As a reporter once declared about the canoe trip, probably no other New Jersey boat trip
since George Washington crossed the Delaware had greater consequences. 50 years ago, my father paddled  into history from JCs junkstrewn, waterfront wasteland of decaying piers and abandoned railyards to the world’s greatest symbol of freedom and democracy.
 
As the plaque in the park’s visitor center states, “Morris Pesin’s imagination, dedication,
and perseverance were prime factors in making the dream of Liberty State Park a reality”
and today we celebrate the legendary canoe ride that started it all.

 

With faith in the power of his dream of a waterfront park and faith in God, he never gave
up during his 18 year campaign to create LSP. He was blessed to see LSP open on  6/14/76, as America’s Bicentennial gift to America, and he was blessed to see people enjoying the park for its first 16 years. As Audrey Zapp, the park’s Godmother, stated, my father’s vision changed the whole concept of what the waterfront could and should be used for.

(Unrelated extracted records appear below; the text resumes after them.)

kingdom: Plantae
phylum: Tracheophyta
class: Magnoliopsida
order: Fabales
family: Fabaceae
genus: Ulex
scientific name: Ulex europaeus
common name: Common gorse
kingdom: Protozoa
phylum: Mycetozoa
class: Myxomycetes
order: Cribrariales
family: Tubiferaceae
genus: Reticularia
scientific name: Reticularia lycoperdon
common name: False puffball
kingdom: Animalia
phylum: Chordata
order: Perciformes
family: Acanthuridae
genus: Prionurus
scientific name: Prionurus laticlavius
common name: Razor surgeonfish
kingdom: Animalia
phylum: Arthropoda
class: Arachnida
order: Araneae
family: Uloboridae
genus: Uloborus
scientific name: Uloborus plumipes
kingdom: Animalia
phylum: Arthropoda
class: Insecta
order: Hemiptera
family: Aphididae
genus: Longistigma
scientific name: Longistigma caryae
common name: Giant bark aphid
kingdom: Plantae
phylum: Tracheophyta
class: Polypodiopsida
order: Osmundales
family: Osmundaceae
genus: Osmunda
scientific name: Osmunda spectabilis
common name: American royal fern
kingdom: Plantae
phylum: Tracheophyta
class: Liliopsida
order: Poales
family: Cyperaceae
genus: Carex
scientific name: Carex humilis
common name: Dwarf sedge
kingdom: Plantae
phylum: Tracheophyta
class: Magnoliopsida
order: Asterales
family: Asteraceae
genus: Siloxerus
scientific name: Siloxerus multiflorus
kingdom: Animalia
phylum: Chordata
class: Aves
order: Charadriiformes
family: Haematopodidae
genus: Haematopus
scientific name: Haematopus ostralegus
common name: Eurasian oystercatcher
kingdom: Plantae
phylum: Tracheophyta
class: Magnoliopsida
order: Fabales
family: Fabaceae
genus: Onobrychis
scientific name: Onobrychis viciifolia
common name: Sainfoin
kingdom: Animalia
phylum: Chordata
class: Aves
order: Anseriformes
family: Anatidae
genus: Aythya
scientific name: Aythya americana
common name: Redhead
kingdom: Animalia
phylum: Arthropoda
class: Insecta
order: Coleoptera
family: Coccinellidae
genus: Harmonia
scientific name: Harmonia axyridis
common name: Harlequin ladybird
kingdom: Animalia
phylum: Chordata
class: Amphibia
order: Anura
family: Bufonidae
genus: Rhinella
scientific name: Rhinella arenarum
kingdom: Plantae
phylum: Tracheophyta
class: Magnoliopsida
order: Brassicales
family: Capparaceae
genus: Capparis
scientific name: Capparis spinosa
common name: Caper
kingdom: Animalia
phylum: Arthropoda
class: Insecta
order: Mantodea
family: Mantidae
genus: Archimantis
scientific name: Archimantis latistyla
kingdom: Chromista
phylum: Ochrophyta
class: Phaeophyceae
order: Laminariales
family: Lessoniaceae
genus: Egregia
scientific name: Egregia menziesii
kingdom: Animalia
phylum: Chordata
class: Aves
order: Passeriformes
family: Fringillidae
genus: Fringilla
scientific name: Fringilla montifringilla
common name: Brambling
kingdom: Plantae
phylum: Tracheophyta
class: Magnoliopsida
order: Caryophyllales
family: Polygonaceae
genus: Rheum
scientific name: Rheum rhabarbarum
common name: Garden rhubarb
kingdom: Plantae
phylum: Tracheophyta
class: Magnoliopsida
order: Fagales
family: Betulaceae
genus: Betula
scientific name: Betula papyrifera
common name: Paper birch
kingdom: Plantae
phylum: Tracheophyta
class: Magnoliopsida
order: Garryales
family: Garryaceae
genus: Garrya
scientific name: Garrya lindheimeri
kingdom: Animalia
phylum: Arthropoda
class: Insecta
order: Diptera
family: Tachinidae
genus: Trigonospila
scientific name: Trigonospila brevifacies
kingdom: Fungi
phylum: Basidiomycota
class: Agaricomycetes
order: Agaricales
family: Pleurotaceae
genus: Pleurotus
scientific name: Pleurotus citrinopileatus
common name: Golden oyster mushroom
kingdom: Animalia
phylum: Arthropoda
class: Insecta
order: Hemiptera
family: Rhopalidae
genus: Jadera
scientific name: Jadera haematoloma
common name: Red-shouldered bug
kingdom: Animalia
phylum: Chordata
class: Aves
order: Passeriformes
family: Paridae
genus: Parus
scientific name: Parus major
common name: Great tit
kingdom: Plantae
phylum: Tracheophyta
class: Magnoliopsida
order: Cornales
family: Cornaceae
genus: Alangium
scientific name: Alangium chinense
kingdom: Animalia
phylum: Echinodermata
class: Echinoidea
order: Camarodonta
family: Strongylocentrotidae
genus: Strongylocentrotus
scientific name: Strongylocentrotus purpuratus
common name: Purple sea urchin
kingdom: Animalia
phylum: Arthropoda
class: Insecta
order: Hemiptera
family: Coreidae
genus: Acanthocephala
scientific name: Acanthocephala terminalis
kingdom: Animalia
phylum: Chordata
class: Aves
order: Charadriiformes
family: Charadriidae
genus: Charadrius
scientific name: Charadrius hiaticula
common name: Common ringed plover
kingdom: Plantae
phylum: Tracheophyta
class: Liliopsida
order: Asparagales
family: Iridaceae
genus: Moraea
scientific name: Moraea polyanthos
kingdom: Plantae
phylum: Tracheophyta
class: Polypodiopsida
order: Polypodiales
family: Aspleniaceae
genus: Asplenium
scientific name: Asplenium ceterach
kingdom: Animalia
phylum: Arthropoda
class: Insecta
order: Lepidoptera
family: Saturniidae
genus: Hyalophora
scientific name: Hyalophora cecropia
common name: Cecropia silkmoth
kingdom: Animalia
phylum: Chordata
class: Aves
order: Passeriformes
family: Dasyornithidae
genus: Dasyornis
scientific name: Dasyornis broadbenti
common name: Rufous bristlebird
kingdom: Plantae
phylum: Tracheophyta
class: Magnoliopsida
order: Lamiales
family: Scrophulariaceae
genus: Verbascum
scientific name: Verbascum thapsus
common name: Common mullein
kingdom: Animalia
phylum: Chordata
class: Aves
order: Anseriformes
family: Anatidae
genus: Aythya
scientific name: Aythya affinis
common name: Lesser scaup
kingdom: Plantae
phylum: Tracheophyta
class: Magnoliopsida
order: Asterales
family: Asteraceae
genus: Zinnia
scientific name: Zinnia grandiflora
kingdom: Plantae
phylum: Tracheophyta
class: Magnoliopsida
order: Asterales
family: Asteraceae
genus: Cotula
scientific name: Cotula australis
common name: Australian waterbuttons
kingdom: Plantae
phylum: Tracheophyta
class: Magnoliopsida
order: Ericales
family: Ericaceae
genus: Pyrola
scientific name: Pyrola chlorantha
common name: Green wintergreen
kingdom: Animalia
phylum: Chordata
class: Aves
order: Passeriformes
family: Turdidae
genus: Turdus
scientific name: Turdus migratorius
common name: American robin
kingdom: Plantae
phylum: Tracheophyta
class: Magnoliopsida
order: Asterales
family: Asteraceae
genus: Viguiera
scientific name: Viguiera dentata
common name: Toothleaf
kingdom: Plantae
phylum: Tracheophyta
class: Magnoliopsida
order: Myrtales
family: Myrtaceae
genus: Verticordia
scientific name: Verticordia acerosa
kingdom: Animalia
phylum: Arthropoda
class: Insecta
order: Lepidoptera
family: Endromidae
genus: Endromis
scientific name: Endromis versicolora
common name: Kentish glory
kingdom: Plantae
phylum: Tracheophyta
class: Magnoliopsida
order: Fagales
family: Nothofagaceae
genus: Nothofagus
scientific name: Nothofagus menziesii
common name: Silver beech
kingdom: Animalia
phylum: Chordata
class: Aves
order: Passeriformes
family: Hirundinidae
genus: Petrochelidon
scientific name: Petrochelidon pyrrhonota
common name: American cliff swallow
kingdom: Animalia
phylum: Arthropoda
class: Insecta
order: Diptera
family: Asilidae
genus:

The park was a gift to all who yearn to breathe free on public open space, and LSP was the catalyst for the development of Jersey City’s Gold Coast.
 
My father’s vision of a free and green family park with open space and open vistas became a reality because of his leadership and that of his fellow pioneers, Ted Conrad and Audrey Zapp, and also because of a Jersey City grassroots citizen campaign.  Morris Pesin saw the park’s potential to provide a meaningful experience of our diverse democracy by its welcoming people of all cultural backgrounds to share the experience of relaxation and recreation. At LSP, on any day of the year, but especially on July 4th with fireworks, music and friendly people with many shades of skin color, one can feel the greatness of our nation’s founding principles and the basic truth of all religions, that brotherly love and equality is what the world must have.
 
He was dedicated to the ideals of America and the examples of his parents who landed
nearby at Ellis Island. My father worked for justice and brotherhood and was a true hero. After the park opened, he, Audrey and Ted led several statewide battles against LSP commercialization and privatization plans. Since 1988, The Friends of LSP, now 20 years old, have been in the forefront of those battles. The universal message of Morris Pesin’s legacy and example is that your civic activism, compassion, independent thinking and volunteerism, will make a difference in improving the world.